Beginning at the line that holds "notepad: none [116,379,213,417]", copy the material below exactly through its last line.
——
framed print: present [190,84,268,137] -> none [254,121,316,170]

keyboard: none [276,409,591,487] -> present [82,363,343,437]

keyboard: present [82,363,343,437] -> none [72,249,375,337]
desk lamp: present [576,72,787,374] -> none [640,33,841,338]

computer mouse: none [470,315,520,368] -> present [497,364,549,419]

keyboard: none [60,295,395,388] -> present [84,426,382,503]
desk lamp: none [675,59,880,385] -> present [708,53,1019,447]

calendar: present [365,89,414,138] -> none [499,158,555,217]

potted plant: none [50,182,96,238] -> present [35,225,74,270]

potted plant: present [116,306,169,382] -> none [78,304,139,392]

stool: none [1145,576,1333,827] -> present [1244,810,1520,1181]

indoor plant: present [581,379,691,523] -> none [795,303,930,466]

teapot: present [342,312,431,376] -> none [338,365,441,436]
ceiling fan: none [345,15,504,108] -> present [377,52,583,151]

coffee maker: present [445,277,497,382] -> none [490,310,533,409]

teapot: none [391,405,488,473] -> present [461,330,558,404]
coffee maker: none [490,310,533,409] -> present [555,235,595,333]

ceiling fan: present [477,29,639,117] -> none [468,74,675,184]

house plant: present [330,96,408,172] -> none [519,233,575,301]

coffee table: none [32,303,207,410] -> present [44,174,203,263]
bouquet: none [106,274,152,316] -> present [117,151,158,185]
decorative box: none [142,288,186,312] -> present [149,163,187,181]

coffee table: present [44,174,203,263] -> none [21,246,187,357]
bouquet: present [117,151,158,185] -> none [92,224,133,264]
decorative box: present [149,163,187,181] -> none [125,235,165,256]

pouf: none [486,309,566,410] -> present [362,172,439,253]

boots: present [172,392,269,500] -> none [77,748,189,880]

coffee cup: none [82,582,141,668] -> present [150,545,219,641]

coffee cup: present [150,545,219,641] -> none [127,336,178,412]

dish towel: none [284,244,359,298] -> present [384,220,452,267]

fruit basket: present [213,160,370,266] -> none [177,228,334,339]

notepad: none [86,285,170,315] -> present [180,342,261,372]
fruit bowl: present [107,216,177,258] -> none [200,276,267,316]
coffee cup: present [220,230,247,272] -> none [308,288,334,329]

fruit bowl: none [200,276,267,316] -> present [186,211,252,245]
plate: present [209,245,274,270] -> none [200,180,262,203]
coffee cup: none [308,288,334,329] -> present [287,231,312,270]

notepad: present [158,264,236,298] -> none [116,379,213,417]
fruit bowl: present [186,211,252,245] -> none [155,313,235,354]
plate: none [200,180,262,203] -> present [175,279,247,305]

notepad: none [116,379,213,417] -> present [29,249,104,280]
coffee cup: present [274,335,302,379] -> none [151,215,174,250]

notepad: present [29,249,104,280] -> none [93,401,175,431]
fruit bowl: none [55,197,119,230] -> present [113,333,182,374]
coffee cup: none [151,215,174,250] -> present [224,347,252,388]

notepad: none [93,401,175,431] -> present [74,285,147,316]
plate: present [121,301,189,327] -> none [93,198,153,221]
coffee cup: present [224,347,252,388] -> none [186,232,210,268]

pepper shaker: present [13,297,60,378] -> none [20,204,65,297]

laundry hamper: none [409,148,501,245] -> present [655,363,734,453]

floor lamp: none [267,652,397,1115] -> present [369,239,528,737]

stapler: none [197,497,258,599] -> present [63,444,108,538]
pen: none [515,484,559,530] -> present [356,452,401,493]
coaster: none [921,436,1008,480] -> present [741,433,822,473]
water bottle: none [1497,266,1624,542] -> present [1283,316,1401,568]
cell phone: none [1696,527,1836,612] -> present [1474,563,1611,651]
——
*OUTPUT OF THE TASK*
notepad: none [116,379,213,417] -> present [29,249,104,280]
coffee cup: present [274,335,302,379] -> none [151,215,174,250]

notepad: present [29,249,104,280] -> none [93,401,175,431]
fruit bowl: none [55,197,119,230] -> present [113,333,182,374]
coffee cup: none [151,215,174,250] -> present [224,347,252,388]

notepad: none [93,401,175,431] -> present [74,285,147,316]
plate: present [121,301,189,327] -> none [93,198,153,221]
coffee cup: present [224,347,252,388] -> none [186,232,210,268]

pepper shaker: present [13,297,60,378] -> none [20,204,65,297]

laundry hamper: none [409,148,501,245] -> present [655,363,734,453]

floor lamp: none [267,652,397,1115] -> present [369,239,528,737]

stapler: none [197,497,258,599] -> present [63,444,108,538]
pen: none [515,484,559,530] -> present [356,452,401,493]
coaster: none [921,436,1008,480] -> present [741,433,822,473]
water bottle: none [1497,266,1624,542] -> present [1283,316,1401,568]
cell phone: none [1696,527,1836,612] -> present [1474,563,1611,651]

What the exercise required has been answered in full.